En même temps, les signataires peuvent réduire leurs efforts au prorata du développement de leurs surfaces forestières et agricoles, puisque ces «puits de carbone» absorbent une fraction des gaz émis, tant qu’ils sont en phase de croissan (!) Compte tenu de ce seul élément, on a calculé que les émissions globales pourraient augmenter de 0,3% par rapport à 1990…


Clinton, Bush, même combat


Avec le retrait des Etats-Unis du protocole de Kyoto décidé par Bush, la flexibilité défendue par Clinton «profitera» aux autres pays industriels. En effet, l’Europe et le Japon pourront bénéficier seuls des énormes droits à polluer mis sur le marché par la Russie! De leur côté, les Etats-Unis, qui pèsent pour 25% dans les émissions mondiales et ont accru les leurs de 11,2% depuis 1990, continueront à se moquer du reste du monde. Conséquence planétaire: le niveau de 1990 sera vraisemblablement dépassé de 9,4-11,6% en 2008 – 2010, soit 2% de plus que les projections alarmistes qui avaient justifié Kyoto.


Dans ce concert de mauvaise foi, les seules bonnes nouvelles viennent de Chine, qui pourtant, comme les autres pays non industrialisés, n’est tenue à aucun effort de réduction de ses émissions. Depuis le milieu des années 90, elle aurait diminué les siennes de 17%, en dépit d’une croissance de 36% de son PNB (New York Times, 15 juin 2001).

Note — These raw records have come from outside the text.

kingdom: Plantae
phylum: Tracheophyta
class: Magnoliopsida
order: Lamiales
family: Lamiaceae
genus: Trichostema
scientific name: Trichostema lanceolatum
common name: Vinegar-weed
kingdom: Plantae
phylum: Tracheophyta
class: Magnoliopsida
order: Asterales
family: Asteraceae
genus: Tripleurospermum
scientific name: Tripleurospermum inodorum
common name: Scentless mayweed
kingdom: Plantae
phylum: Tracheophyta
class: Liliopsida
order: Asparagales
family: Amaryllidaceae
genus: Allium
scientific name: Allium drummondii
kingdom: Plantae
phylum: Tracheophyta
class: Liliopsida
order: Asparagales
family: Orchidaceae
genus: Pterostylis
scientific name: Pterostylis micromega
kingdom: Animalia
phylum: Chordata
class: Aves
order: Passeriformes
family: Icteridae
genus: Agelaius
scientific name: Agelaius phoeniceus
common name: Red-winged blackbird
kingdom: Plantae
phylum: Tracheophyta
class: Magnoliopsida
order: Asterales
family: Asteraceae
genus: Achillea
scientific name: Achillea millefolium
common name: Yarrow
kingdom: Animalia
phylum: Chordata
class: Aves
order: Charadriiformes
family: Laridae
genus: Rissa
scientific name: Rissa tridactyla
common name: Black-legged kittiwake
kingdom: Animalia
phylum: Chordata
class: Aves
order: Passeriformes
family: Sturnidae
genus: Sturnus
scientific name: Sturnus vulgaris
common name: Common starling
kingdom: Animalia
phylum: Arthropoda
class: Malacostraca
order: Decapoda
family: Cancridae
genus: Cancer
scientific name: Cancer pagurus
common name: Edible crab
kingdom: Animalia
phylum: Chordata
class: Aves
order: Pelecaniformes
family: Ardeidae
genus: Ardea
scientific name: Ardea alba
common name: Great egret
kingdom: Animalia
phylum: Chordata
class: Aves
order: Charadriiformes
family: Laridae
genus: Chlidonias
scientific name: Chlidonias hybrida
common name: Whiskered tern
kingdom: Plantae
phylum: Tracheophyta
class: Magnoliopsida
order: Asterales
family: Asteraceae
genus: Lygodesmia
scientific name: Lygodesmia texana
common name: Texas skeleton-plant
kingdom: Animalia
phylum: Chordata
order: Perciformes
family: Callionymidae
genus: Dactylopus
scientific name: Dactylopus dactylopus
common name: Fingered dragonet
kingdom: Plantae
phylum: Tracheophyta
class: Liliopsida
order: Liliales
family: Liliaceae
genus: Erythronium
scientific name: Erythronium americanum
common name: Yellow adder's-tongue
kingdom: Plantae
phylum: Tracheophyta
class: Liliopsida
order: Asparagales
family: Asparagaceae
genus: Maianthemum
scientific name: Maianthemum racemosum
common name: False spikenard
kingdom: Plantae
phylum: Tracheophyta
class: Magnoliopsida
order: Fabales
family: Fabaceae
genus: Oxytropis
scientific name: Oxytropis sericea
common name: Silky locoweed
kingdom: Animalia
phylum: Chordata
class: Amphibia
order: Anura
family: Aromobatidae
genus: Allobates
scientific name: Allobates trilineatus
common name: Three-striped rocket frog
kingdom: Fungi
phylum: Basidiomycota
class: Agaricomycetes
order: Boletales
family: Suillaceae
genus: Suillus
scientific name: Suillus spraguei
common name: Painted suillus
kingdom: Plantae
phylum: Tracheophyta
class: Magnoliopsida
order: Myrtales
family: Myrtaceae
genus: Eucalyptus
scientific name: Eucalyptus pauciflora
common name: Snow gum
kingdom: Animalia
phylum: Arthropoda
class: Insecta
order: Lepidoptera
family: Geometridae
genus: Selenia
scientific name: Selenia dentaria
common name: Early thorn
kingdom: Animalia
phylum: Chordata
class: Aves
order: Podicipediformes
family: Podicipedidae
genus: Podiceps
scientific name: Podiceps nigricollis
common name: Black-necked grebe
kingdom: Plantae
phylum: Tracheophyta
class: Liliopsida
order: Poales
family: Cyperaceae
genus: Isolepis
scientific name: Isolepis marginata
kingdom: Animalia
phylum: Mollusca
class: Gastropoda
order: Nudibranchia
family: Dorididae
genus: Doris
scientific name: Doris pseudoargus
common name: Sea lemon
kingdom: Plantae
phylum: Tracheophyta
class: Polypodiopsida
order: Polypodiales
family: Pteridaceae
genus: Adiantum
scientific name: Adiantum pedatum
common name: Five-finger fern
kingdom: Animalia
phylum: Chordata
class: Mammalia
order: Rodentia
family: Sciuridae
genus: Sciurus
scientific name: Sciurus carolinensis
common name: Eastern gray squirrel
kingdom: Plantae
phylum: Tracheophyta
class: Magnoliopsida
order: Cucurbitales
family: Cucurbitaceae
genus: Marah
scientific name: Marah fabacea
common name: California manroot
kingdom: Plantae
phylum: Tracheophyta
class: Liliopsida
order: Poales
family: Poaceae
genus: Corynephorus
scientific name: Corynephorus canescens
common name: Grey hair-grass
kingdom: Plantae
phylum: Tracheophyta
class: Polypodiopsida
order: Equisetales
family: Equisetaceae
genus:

Pourquoi les groupes écologistes, qui dénonçaient la timidité de Kyoto, cautionnent-ils les modalités d’application négociées à Bonn? Uniquement parce qu’un cadre de concertation internationale est maintenu, en dépit du départ des Etats-Unis, Greenpeace dixit. Tant pis si ce n’est que de la poudre aux yeux. On aurait d’ailleurs tort de s’en faire, puisque l’UE, le Canada, la Nouvelle-Zélande, la Norvège et la Suisse se sont engagés à réunir 450 millions d’euros par an, à partir de 2005, pour aider les pays du Sud à faire face aux conséquences des dérèglements climatiques.